Part of me thought this was normal. Certainly I’d read and overheard plenty about post-baby bed death. I knew that the passion of the early years didn’t last over the length of the union, but lately I’d started to wonder: If we weren’t talking, what was he not telling me? And who might he be talking to? The truth was, I wasn’t sure I wanted to know the answers, or his secrets, any more than I wanted him to know mine.
“Mommy? Oh, Mommmm-eeee.” Ellie was wiggling her fingers in front of my face, then trying hard and, so far, without success, to snap them.
“Sorry,” I said.
She pointed at the dresses. “Make them fight!”
“Pick me!” I squeaked, shaking one of the dresses so it looked like it was having a seizure. “No, me!” Using both of my hands and skills that would have impressed a puppeteer, I maneuvered the dresses, making them wrestle and punch. Finally, Ellie pointed at the tie-dyed dress. “I will wear she to school this morning, and she”—an imperious nod toward the purple one—“when I get home for my snack.”

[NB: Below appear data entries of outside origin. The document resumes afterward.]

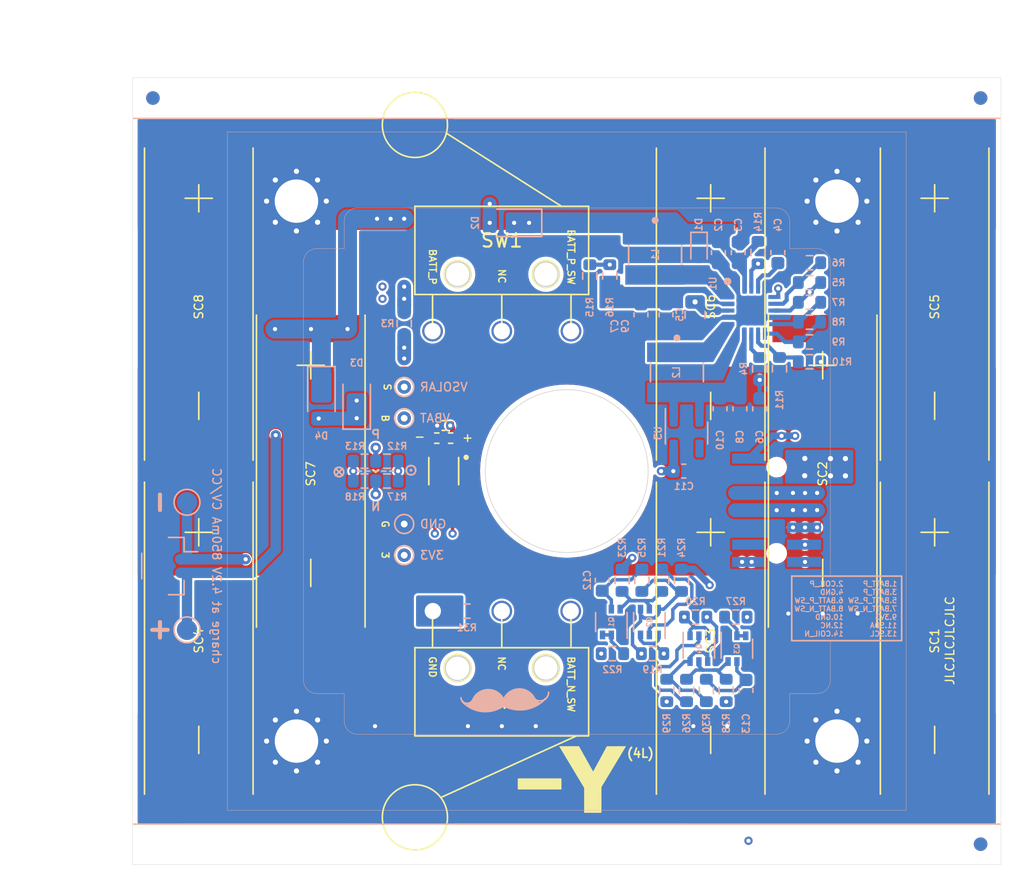
<source format=kicad_pcb>
(kicad_pcb (version 20221018) (generator pcbnew)

  (general
    (thickness 1.6)
  )

  (paper "A5")
  (layers
    (0 "F.Cu" signal "Top")
    (1 "In1.Cu" signal)
    (2 "In2.Cu" signal)
    (31 "B.Cu" signal "Bottom")
    (34 "B.Paste" user)
    (35 "F.Paste" user)
    (36 "B.SilkS" user "B.Silkscreen")
    (37 "F.SilkS" user "F.Silkscreen")
    (38 "B.Mask" user)
    (39 "F.Mask" user)
    (40 "Dwgs.User" user "User.Drawings")
    (44 "Edge.Cuts" user)
    (45 "Margin" user)
    (46 "B.CrtYd" user "B.Courtyard")
    (47 "F.CrtYd" user "F.Courtyard")
  )

  (setup
    (stackup
      (layer "F.SilkS" (type "Top Silk Screen"))
      (layer "F.Paste" (type "Top Solder Paste"))
      (layer "F.Mask" (type "Top Solder Mask") (thickness 0))
      (layer "F.Cu" (type "copper") (thickness 0.0432))
      (layer "dielectric 1" (type "core") (thickness 0.2021 locked) (material "FR4") (epsilon_r 4.5) (loss_tangent 0.02))
      (layer "In1.Cu" (type "copper") (thickness 0.0175))
      (layer "dielectric 2" (type "core") (thickness 1.0744) (material "FR4") (epsilon_r 4.5) (loss_tangent 0.02))
      (layer "In2.Cu" (type "copper") (thickness 0.0175))
      (layer "dielectric 3" (type "core") (thickness 0.2021 locked) (material "FR4") (epsilon_r 4.5) (loss_tangent 0.02))
      (layer "B.Cu" (type "copper") (thickness 0.0432))
      (layer "B.Mask" (type "Bottom Solder Mask") (thickness 0))
      (layer "B.Paste" (type "Bottom Solder Paste"))
      (layer "B.SilkS" (type "Bottom Silk Screen"))
      (copper_finish "None")
      (dielectric_constraints no)
    )
    (pad_to_mask_clearance 0.0508)
    (grid_origin 72.993598 92.9996)
    (pcbplotparams
      (layerselection 0x00010fc_ffffffff)
      (plot_on_all_layers_selection 0x0000000_00000000)
      (disableapertmacros false)
      (usegerberextensions false)
      (usegerberattributes true)
      (usegerberadvancedattributes true)
      (creategerberjobfile true)
      (dashed_line_dash_ratio 12.000000)
      (dashed_line_gap_ratio 3.000000)
      (svgprecision 6)
      (plotframeref false)
      (viasonmask false)
      (mode 1)
      (useauxorigin false)
      (hpglpennumber 1)
      (hpglpenspeed 20)
      (hpglpendiameter 15.000000)
      (dxfpolygonmode true)
      (dxfimperialunits true)
      (dxfusepcbnewfont true)
      (psnegative false)
      (psa4output false)
      (plotreference true)
      (plotvalue true)
      (plotinvisibletext false)
      (sketchpadsonfab false)
      (subtractmaskfromsilk false)
      (outputformat 1)
      (mirror false)
      (drillshape 0)
      (scaleselection 1)
      (outputdirectory "../../Gerbers/-Y")
    )
  )

  (net 0 "")
  (net 1 "GND")
  (net 2 "VOUT_EN")
  (net 3 "VSOLAR")
  (net 4 "Net-(U1-VREF_SAMP)")
  (net 5 "+3V3")
  (net 6 "VBAT")
  (net 7 "Net-(U1-VSTOR)")
  (net 8 "Net-(Q1B-G1)")
  (net 9 "COIL_N")
  (net 10 "BATT_P")
  (net 11 "Net-(Q3B-G1)")
  (net 12 "Net-(D3-K)")
  (net 13 "VBAT_OK")
  (net 14 "unconnected-(J1-Pin_12-Pad12)")
  (net 15 "COIL_P")
  (net 16 "/coil")
  (net 17 "/VSOLAR_FULL")
  (net 18 "Net-(U1-LBOOST)")
  (net 19 "Net-(U1-LBUCK)")
  (net 20 "Net-(Q1A-G2)")
  (net 21 "Net-(Q1A-D1)")
  (net 22 "Net-(Q2A-B1)")
  (net 23 "Net-(Q3A-G2)")
  (net 24 "Net-(Q3A-D1)")
  (net 25 "Net-(Q4A-B1)")
  (net 26 "BATT_P_SW")
  (net 27 "BATT_N_SW")
  (net 28 "Net-(U1-VBAT_OV)")
  (net 29 "Net-(U1-VRDIV)")
  (net 30 "Net-(U1-OK_HYST)")
  (net 31 "Net-(U1-OK_PROG)")
  (net 32 "Net-(U1-VOUT_SET)")
  (net 33 "SCL_LS")
  (net 34 "Net-(U1-VOC_SAMP)")
  (net 35 "Net-(SW2-C)")
  (net 36 "unconnected-(SW1-A-Pad1)")
  (net 37 "SDA_LS")
  (net 38 "unconnected-(SW2-A-Pad1)")
  (net 39 "SDA")
  (net 40 "SCL")
  (net 41 "Net-(U1-VOUT)")
  (net 42 "Net-(U2-ADDR)")
  (net 43 "unconnected-(U2-INT-Pad5)")
  (net 44 "unconnected-(U3-NC-Pad4)")

  (footprint "solarpanels:KXOB25-05X3F" (layer "F.Cu") (at 132.078198 41.18868 -90))

  (footprint "solarpanels:KXOB25-05X3F" (layer "F.Cu") (at 132.078198 65.81042 -90))

  (footprint "solarpanels:KXOB25-05X3F" (layer "F.Cu") (at 115.578598 65.81042 -90))

  (footprint "Resistor_SMD:R_0402_1005Metric" (layer "F.Cu") (at 95.402 61.57))

  (footprint "Resistor_SMD:R_0402_1005Metric" (layer "F.Cu") (at 96.4216 61.57))

  (footprint "Capacitor_SMD:C_0402_1005Metric" (layer "F.Cu") (at 95.9066 60.64))

  (footprint "Fiducial:Fiducial_1mm_Mask2mm" (layer "F.Cu") (at 74.488598 36.4996))

  (footprint "Fiducial:Fiducial_1mm_Mask2mm" (layer "F.Cu") (at 135.463598 36.4996))

  (footprint "Fiducial:Fiducial_1mm_Mask2mm" (layer "F.Cu") (at 135.463598 91.4996))

  (footprint "solarpanels:KXOB25-05X3F" (layer "F.Cu") (at 115.578598 41.18868 -90))

  (footprint "solarpanels:D2F-L2-A" (layer "F.Cu") (at 100.188598 74.31786 180))

  (footprint "solarpanels:MountingHole_3.2mm_M3_DIN965_Pad_TopBottom" (layer "F.Cu") (at 124.883602 83.899593))

  (footprint "solarpanels:KXOB25-05X3F" (layer "F.Cu") (at 77.866598 41.18868 -90))

  (footprint "solarpanels:KXOB25-05X3F" (layer "F.Cu") (at 86.116598 53.4996 -90))

  (footprint "custom-footprints:ypanel" (layer "F.Cu") (at 123.925 87.6571))

  (footprint "solarpanels:KXOB25-05X3F" (layer "F.Cu") (at 123.828598 53.4996 -90))

  (footprint "solarpanels:D2F-L2-A1" (layer "F.Cu") (at 100.188598 53.6806))

  (footprint "solarpanels:OPT3001" (layer "F.Cu") (at 95.912 64 -90))

  (footprint "solarpanels:KXOB25-05X3F" (layer "F.Cu") (at 77.866598 65.81042 -90))

  (footprint "solarpanels:MountingHole_3.2mm_M3_DIN965_Pad_TopBottom" (layer "F.Cu") (at 85.061406 44.099596))

  (footprint "solarpanels:MountingHole_3.2mm_M3_DIN965_Pad_TopBottom" (layer "F.Cu") (at 85.06359 83.899593))

  (footprint "solarpanels:MountingHole_3.2mm_M3_DIN965_Pad_TopBottom" (layer "F.Cu") (at 124.883602 44.102085))

  (footprint "Resistor_SMD:R_0603_1608Metric" (layer "B.Cu") (at 91.73125 63.27))

  (footprint "Resistor_SMD:R_0603_1608Metric" (layer "B.Cu") (at 90.07625 63.27))

  (footprint "Resistor_SMD:R_0603_1608Metric" (layer "B.Cu") (at 91.73125 64.73))

  (footprint "Resistor_SMD:R_0603_1608Metric" (layer "B.Cu") (at 90.07625 64.73))

  (footprint "Resistor_SMD:R_0603_1608Metric" (layer "B.Cu") (at 97.6122 74.3204))

  (footprint "Fiducial:Fiducial_1mm_Mask2mm" (layer "B.Cu") (at 135.463598 91.4996))

  (footprint "Fiducial:Fiducial_1mm_Mask2mm" (layer "B.Cu") (at 135.463598 36.4996))

  (footprint "Fiducial:Fiducial_1mm_Mask2mm" (layer "B.Cu") (at 74.488598 36.4996))

  (footprint "Resistor_SMD:R_0603_1608Metric" (layer "B.Cu") (at 122.86 51.56 180))

  (footprint "Resistor_SMD:R_0603_1608Metric" (layer "B.Cu") (at 122.86 54.48 180))

  (footprint "Capacitor_SMD:C_0603_1608Metric" (layer "B.Cu") (at 120.527998 47.88965 90))

  (footprint "Resistor_SMD:R_0603_1608Metric" (layer "B.Cu") (at 119.067998 47.88965 90))

  (footprint "Capacitor_SMD:C_0603_1608Metric" (layer "B.Cu") (at 117.607998 47.88965 90))

  (footprint "Resistor_SMD:R_0603_1608Metric" (layer "B.Cu") (at 122.86 50.1))

  (footprint "solarpanels:QFN50P350X350X100-21N-D" (layer "B.Cu") (at 118.572042 52.16671 -90))

  (footprint "Resistor_SMD:R_0603_1608Metric" (layer "B.Cu") (at 122.86 48.64))

  (footprint "solarpanels:LPS4018" (layer "B.Cu") (at 111.483598 48.06005 -90))

  (footprint "solarpanels:LPS4018" (layer "B.Cu") (at 113.09 56.72 -90))

  (footprint "Resistor_SMD:R_0603_1608Metric" (layer "B.Cu") (at 122.86 53.02 180))

  (footprint "Capacitor_SMD:C_0603_1608Metric" (layer "B.Cu") (at 113.6 64))

  (footprint "TestPoint:TestPoint_THTPad_D1.0mm_Drill0.5mm" (layer "B.Cu") (at 93 60.1))

  (footprint "Resistor_SMD:R_0603_1608Metric" (layer "B.Cu") (at 113.8 80.17 90))

  (footprint "Capacitor_SMD:C_0603_1608Metric" (layer "B.Cu") (at 118.18 80.17 -90))

  (footprint "Capacitor_SMD:C_0603_1608Metric" (layer "B.Cu") (at 112.287998 52.47965 -90))

  (footprint "Capacitor_SMD:C_0603_1608Metric" (layer "B.Cu") (at 116.267998 59.41 -90))

  (footprint "Diode_SMD:D_PowerDI-123" (layer "B.Cu") (at 100.825 45.7 180))

  (footprint "Capacitor_SMD:C_0603_1608Metric" (layer "B.Cu") (at 116.147998 47.88965 -90))

  (footprint "Resistor_SMD:R_0603_1608Metric" (layer "B.Cu") (at 108.143598 49.6096 90))

  (footprint "Resistor_SMD:R_0603_1608Metric" (layer "B.Cu") (at 112.34 80.17 90))

  (footprint "Resistor_SMD:R_0603_1608Metric" (layer "B.Cu") (at 114.47 74.76 180))

  (footprint "TestPoint:TestPoint_THTPad_D1.0mm_Drill0.5mm" (layer "B.Cu") (at 93 67.9 180))

  (footprint "Connector_JST:JST_SH_BM02B-SRSS-TB_1x02-1MP_P1.00mm_Vertical" (layer "B.Cu") (at 75.675 71 -90))

  (footprint "Capacitor_SMD:C_0603_1608Metric" (layer "B.Cu") (at 107.59 72.045 90))

  (footprint "TestPoint:TestPoint_Pad_D1.5mm" (layer "B.Cu") (at 77 75.7 180))

  (footprint "Package_TO_SOT_SMD:SOT-363_SC-70-6" (layer "B.Cu") (at 111.06 75.125 90))

  (footprint "Capacitor_SMD:C_0805_2012Metric" (layer "B.Cu") (at 114.427998 52.47965 -90))

  (footprint "Resistor_SMD:R_0603_1608Metric" (layer "B.Cu") (at 119.187998 56.44965 -90))

  (footprint "Resistor_SMD:R_0603_1608Metric" (layer "B.Cu") (at 111.97 72.045 -90))

  (footprint "Resistor_SMD:R_0603_1608Metric" (layer "B.Cu") (at 106.673598 49.6096 90))

  (footprint "custom-footprints:pycubed_mini_half" (layer "B.Cu")
    (tstamp 795a182c-075e-4210-9a78-142e1b94ab2b)
    (at 106 85.6146 180)
    (attr through_hole exclude_from_bom)
    (fp_text reference "Ref**" (at 0 0) (layer "B.SilkS") hide
        (effects (font (size 1.27 1.27) (thickness 0.15)) (justify mirror))
      (tstamp 899a4caf-0563-4c2a-9bca-5aa28747ef75)
    )
    (fp_text value "Val**" (at 0 0) (layer "B.SilkS") hide
        (effects (font (size 1.27 1.27) (thickness 0.15)) (justify mirror))
      (tstamp 6dc32d24-5ef0-4c0e-ad26-4d147b147b28)
    )
    (fp_poly
      (pts
        (xy 3.130856 0.786285)
        (xy 3.169562 0.765344)
        (xy 3.191941 0.730249)
        (xy 3.194068 0.684861)
        (xy 3.192609 0.678234)
        (xy 3.173001 0.646125)
        (xy 3.138513 0.626742)
        (xy 3.09707 0.621623)
        (xy 3.056594 0.632306)
        (xy 3.0353 0.6477)
        (xy 3.015207 0.682904)
        (xy 3.014154 0.722449)
        (xy 3.029689 0.758528)
        (xy 3.05936 0.783335)
        (xy 3.07975 0.789213)
        (xy 3.130856 0.786285)
      )

      (stroke (width 0.01) (type solid)) (fill solid) (layer "B.Mask") (tstamp b70f4be0-be81-40f1-b237-a16be3740211))
    (fp_poly
      (pts
        (xy 4.025511 0.549022)
        (xy 4.057361 0.523727)
        (xy 4.074086 0.48897)
        (xy 4.073198 0.45081)
        (xy 4.052209 0.415305)
        (xy 4.043237 0.407322)
        (xy 4.005937 0.385407)
        (xy 3.970244 0.384358)
        (xy 3.937 0.397355)
        (xy 3.913389 0.416808)
        (xy 3.902625 0.449277)
        (xy 3.901234 0.461913)
        (xy 3.906192 0.511097)
        (xy 3.92946 0.543818)
        (xy 3.969538 0.558257)
        (xy 3.981023 0.5588)
        (xy 4.025511 0.549022)
      )

      (stroke (width 0.01) (type solid)) (fill solid) (layer "B.Mask") (tstamp b285d77c-3eef-4763-b6e4-d7759b529dfd))
    (fp_poly
      (pts
        (xy 0.793604 -1.02278)
        (xy 0.833252 -1.045742)
        (xy 0.834316 -1.04665)
        (xy 0.856219 -1.069471)
        (xy 0.866815 -1.095194)
        (xy 0.869899 -1.134076)
        (xy 0.86995 -1.143)
        (xy 0.86779 -1.185241)
        (xy 0.858783 -1.212526)
        (xy 0.839132 -1.235114)
        (xy 0.834316 -1.239349)
        (xy 0.785577 -1.266176)
        (xy 0.732814 -1.270121)
        (xy 0.682466 -1.251423)
        (xy 0.659423 -1.232876)
        (xy 0.6288 -1.186222)
        (xy 0.621317 -1.134036)
        (xy 0.637098 -1.081533)
        (xy 0.655178 -1.055074)
        (xy 0.682053 -1.028987)
        (xy 0.711477 -1.017881)
        (xy 0.74337 -1.016)
        (xy 0.793604 -1.02278)
      )

      (stroke (width 0.01) (type solid)) (fill solid) (layer "B.Mask") (tstamp b2cac11a-5f3b-43d7-88e5-8d0241ac6453))
    (fp_poly
      (pts
        (xy 2.20976 -0.676275)
        (xy 2.209721 -0.78105)
        (xy 2.145108 -0.781173)
        (xy 2.103471 -0.783429)
        (xy 2.075801 -0.793068)
        (xy 2.050815 -0.814696)
        (xy 2.043547 -0.822649)
        (xy 2.0066 -0.864)
        (xy 2.0066 -1.2573)
        (xy 1.7907 -1.2573)
        (xy 1.790526 -0.949325)
        (xy 1.79017 -0.861909)
        (xy 1.789263 -0.781744)
        (xy 1.787895 -0.712721)
        (xy 1.786157 -0.658733)
        (xy 1.78414 -0.623674)
        (xy 1.782695 -0.612775)
        (xy 1.780067 -0.598255)
        (xy 1.785125 -0.589734)
        (xy 1.802767 -0.585617)
        (xy 1.837891 -0.584304)
        (xy 1.870355 -0.5842)
        (xy 1.965673 -0.5842)
        (xy 1.974125 -0.629255)
        (xy 1.982578 -0.67431)
        (xy 2.018498 -0.635857)
        (xy 2.072084 -0.593251)
        (xy 2.133985 -0.573531)
        (xy 2.166176 -0.5715)
        (xy 2.2098 -0.5715)
        (xy 2.20976 -0.676275)
      )

      (stroke (width 0.01) (type solid)) (fill solid) (layer "B.Mask") (tstamp e89e5b16-554a-4d97-8f95-fc89c9b40d74))
    (fp_poly
      (pts
        (xy 3.913474 0.348668)
        (xy 3.951793 0.339286)
        (xy 3.988269 0.327728)
        (xy 4.014374 0.316282)
        (xy 4.021853 0.309728)
        (xy 4.020788 0.292491)
        (xy 4.013831 0.255463)
        (xy 4.002002 0.203295)
        (xy 3.986322 0.140635)
        (xy 3.977042 0.105662)
        (xy 3.958051 0.035315)
        (xy 3.940267 -0.030773)
        (xy 3.925286 -0.086655)
        (xy 3.914705 -0.126381)
        (xy 3.912034 -0.136525)
        (xy 3.902322 -0.167238)
        (xy 3.889493 -0.183767)
        (xy 3.867939 -0.187676)
        (xy 3.832052 -0.180527)
        (xy 3.794125 -0.169389)
        (xy 3.759387 -0.155924)
        (xy 3.737583 -0.142025)
        (xy 3.7338 -0.135506)
        (xy 3.73697 -0.118369)
        (xy 3.74565 -0.081974)
        (xy 3.75859 -0.030943)
        (xy 3.774543 0.030101)
        (xy 3.792259 0.096538)
        (xy 3.81049 0.163744)
        (xy 3.827988 0.227098)
        (xy 3.843505 0.281977)
        (xy 3.855791 0.32376)
        (xy 3.863599 0.347823)
        (xy 3.865408 0.351742)
        (xy 3.881836 0.353583)
        (xy 3.913474 0.348668)
      )

      (stroke (width 0.01) (type solid)) (fill solid) (layer "B.Mask") (tstamp 4223805d-8db1-4df1-b73a-3d99f37f1701))
    (fp_poly
      (pts
        (xy 3.000223 0.590099)
        (xy 3.029865 0.58432)
        (xy 3.067643 0.575447)
        (xy 3.105431 0.565487)
        (xy 3.135105 0.55645)
        (xy 3.147926 0.550959)
        (xy 3.146439 0.538149)
        (xy 3.139193 0.505422)
        (xy 3.127372 0.457169)
        (xy 3.11216 0.397784)
        (xy 3.094742 0.331658)
        (xy 3.076303 0.263185)
        (xy 3.058028 0.196757)
        (xy 3.0411 0.136765)
        (xy 3.026704 0.087603)
        (xy 3.016026 0.053663)
        (xy 3.010248 0.039338)
        (xy 3.0099 0.039147)
        (xy 2.995292 0.042991)
        (xy 2.96359 0.05198)
        (xy 2.92735 0.062507)
        (xy 2.884484 0.076604)
        (xy 2.861775 0.088966)
        (xy 2.85444 0.102661)
        (xy 2.854723 0.109098)
        (xy 2.859354 0.130453)
        (xy 2.86925 0.170038)
        (xy 2.883145 0.223238)
        (xy 2.899773 0.28544)
        (xy 2.917869 0.352032)
        (xy 2.936169 0.418398)
        (xy 2.953405 0.479926)
        (xy 2.968314 0.532003)
        (xy 2.979629 0.570014)
        (xy 2.986085 0.589347)
        (xy 2.986841 0.590775)
        (xy 3.000223 0.590099)
      )

      (stroke (width 0.01) (type solid)) (fill solid) (layer "B.Mask") (tstamp e4d0483b-1c21-4fb6-87dd-47e636746c0e))
    (fp_poly
      (pts
        (xy -4.345719 -0.340176)
        (xy -4.2548 -0.36065)
        (xy -4.183017 -0.394099)
        (xy -4.129198 -0.44102)
        (xy -4.092169 -0.501912)
        (xy -4.075301 -0.554445)
        (xy -4.066229 -0.642584)
        (xy -4.080022 -0.722838)
        (xy -4.114858 -0.793311)
        (xy -4.168919 -0.852112)
        (xy -4.240386 -0.897347)
        (xy -4.32744 -0.927124)
        (xy -4.42826 -0.939548)
        (xy -4.445626 -0.9398)
        (xy -4.5085 -0.9398)
        (xy -4.5085 -1.2573)
        (xy -4.7244 -1.2573)
        (xy -4.7244 -0.635855)
        (xy -4.5085 -0.635855)
        (xy -4.5085 -0.762)
        (xy -4.45072 -0.762)
        (xy -4.405736 -0.757631)
        (xy -4.364713 -0.746747)
        (xy -4.355685 -0.742735)
        (xy -4.315279 -0.709926)
        (xy -4.291229 -0.665886)
        (xy -4.284522 -0.617333)
        (xy -4.296143 -0.570984)
        (xy -4.325197 -0.535003)
        (xy -4.364717 -0.514082)
        (xy -4.414381 -0.500831)
        (xy -4.461948 -0.497858)
        (xy -4.482565 -0.50148)
        (xy -4.494451 -0.507269)
        (xy -4.502035 -0.518817)
        (xy -4.506269 -0.541058)
        (xy -4.508107 -0.578929)
        (xy -4.5085 -0.635855)
        (xy -4.7244 -0.635855)
        (xy -4.7244 -0.345344)
        (xy -4.589663 -0.33616)
        (xy -4.456949 -0.332179)
        (xy -4.345719 -0.340176)
      )

      (stroke (width 0.01) (type solid)) (fill solid) (layer "B.Mask") (tstamp 10e5ae6d-e43e-4ff8-abc5-fd9df16782da))
    (fp_poly
      (pts
        (xy -2.2479 -0.785504)
        (xy -2.247006 -0.861156)
        (xy -2.244519 -0.928692)
        (xy -2.240735 -0.983019)
        (xy -2.235951 -1.019044)
        (xy -2.233865 -1.027072)
        (xy -2.20868 -1.068825)
        (xy -2.172855 -1.090063)
        (xy -2.13191 -1.089865)
        (xy -2.091365 -1.06731)
        (xy -2.077579 -1.053125)
        (xy -2.065578 -1.038131)
        (xy -2.056922 -1.023269)
        (xy -2.051066 -1.004316)
        (xy -2.047463 -0.977046)
        (xy -2.045565 -0.937235)
        (xy -2.044827 -0.88066)
        (xy -2.044701 -0.803095)
        (xy -2.0447 -0.799125)
        (xy -2.0447 -0.5842)
        (xy -1.8288 -0.5842)
        (xy -1.8288 -1.2573)
        (xy -2.0193 -1.2573)
        (xy -2.0193 -1.179903)
        (xy -2.07095 -1.221409)
        (xy -2.103472 -1.244864)
        (xy -2.133979 -1.258086)
        (xy -2.172799 -1.264497)
        (xy -2.207475 -1.266636)
        (xy -2.270126 -1.265642)
        (xy -2.318676 -1.257356)
        (xy -2.33108 -1.252812)
        (xy -2.379841 -1.219142)
        (xy -2.421723 -1.169269)
        (xy -2.449162 -1.112383)
        (xy -2.450542 -1.10768)
        (xy -2.454744 -1.079978)
        (xy -2.458396 -1.031912)
        (xy -2.461266 -0.968516)
        (xy -2.46312 -0.894824)
        (xy -2.46373 -0.822325)
        (xy -2.4638 -0.5842)
        (xy -2.2479 -0.5842)
        (xy -2.2479 -0.785504)
      )

      (stroke (width 0.01) (type solid)) (fill solid) (layer "B.Mask") (tstamp 90b3e3a5-04e0-491b-97bf-2e8a21e1833b))
    (fp_poly
      (pts
        (xy 1.369271 -0.575911)
        (xy 1.460922 -0.595786)
        (xy 1.538535 -0.635541)
        (xy 1.600412 -0.692852)
        (xy 1.644851 -0.765398)
        (xy 1.670152 -0.850855)
        (xy 1.674616 -0.946899)
        (xy 1.670274 -0.98718)
        (xy 1.645434 -1.073879)
        (xy 1.600426 -1.147193)
        (xy 1.537804 -1.205083)
        (xy 1.460124 -1.245509)
        (xy 1.369943 -1.266433)
        (xy 1.317148 -1.268908)
        (xy 1.269345 -1.266766)
        (xy 1.227507 -1.262358)
        (xy 1.206417 -1.258133)
        (xy 1.12343 -1.221354)
        (xy 1.059014 -1.16731)
        (xy 1.013399 -1.096312)
    
... [753752 chars truncated]
</source>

“In your face! IN YOUR FACE!” I chanted, making the winning dress taunt the other two as the losers hung their hanger heads. I found red tights and located one of Ellie’s favored lace-up leopard-print high-top sneakers under her bed, and the other one in the bathroom. “Wait here,” I said, and trotted into the bedroom for my shoes. It was 7:18. I pulled my wet hair away from my face and secured it with a plastic clip, grabbed my phone, and clicked on the link that read—ugh—LETTING IT ALL HANG OUT, IN CYBERSPACE: A NEW GENERATION OF WOMEN WRITERS SHARE (AND SHARE) ON THE INTERNET.
Typical, I thought, and shook my head. It was an old reporter’s trick—call your subject and say, “I’m so interested in what you do!” Of course, “interested in” could mean anything from “impressed with” to “disgusted by.” Judging from that headline, I strongly suspected the latter.